The paper tackled the problem of information leakage in contrastive latent variable models by proposing the MM-cVAE, which uses maximum mean discrepancy to enforce constraints, resulting in outperformance of previous state-of-the-art methods on three challenging tasks.
In the contrastive analysis (CA) setting, machine learning practitioners are specifically interested in discovering patterns that are enriched in a target dataset as compared to a background dataset generated from sources of variation irrelevant to the task at hand. For example, a biomedical data analyst may seek to understand variations in genomic data only present among patients with a given disease as opposed to those also present in healthy control subjects.

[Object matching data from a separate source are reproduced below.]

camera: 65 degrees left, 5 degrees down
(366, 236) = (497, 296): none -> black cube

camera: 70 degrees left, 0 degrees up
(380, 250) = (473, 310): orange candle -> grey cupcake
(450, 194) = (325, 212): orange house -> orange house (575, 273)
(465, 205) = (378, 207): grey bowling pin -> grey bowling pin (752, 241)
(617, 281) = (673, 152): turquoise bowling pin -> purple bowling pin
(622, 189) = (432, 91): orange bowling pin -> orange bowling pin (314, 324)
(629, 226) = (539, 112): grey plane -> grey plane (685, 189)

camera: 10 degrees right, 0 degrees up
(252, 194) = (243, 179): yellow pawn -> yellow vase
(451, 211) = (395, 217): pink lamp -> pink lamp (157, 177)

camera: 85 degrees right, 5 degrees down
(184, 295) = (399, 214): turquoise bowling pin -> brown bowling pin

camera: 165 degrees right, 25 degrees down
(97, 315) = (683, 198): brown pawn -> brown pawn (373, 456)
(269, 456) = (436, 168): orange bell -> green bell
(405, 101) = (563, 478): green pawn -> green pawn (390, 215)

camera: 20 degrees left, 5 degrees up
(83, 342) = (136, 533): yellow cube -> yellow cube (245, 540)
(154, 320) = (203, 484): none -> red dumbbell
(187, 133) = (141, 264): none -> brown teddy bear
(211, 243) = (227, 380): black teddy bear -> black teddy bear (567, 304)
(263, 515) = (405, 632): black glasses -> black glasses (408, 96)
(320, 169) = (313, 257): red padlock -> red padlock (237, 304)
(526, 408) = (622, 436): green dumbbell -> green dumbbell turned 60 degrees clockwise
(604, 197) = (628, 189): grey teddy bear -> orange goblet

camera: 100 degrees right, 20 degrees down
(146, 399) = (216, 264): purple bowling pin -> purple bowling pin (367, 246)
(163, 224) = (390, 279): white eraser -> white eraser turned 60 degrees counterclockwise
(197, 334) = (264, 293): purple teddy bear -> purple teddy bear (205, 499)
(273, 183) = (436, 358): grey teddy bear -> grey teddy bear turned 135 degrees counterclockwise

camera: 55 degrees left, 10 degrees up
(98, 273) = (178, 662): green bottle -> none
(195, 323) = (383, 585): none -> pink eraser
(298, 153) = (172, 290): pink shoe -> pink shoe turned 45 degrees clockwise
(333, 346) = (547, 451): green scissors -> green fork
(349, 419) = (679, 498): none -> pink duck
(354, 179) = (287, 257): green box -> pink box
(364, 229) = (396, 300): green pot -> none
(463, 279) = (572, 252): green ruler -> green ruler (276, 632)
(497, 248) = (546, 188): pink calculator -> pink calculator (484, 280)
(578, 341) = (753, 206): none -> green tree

Such scenarios have motivated the development of contrastive latent variable models to isolate variations unique to these target datasets from those shared across the target and background datasets, with current state of the art models based on the variational autoencoder (VAE) framework. However, previously proposed models do not explicitly enforce the constraints on latent variables underlying CA, potentially leading to the undesirable leakage of information between the two sets of latent variables. Here we propose the moment matching contrastive VAE (MM-cVAE), a reformulation of the VAE for CA that uses the maximum mean discrepancy to explicitly enforce two crucial latent variable constraints underlying CA. On three challenging CA tasks we find that our method outperforms the previous state-of-the-art both qualitatively and on a set of quantitative metrics.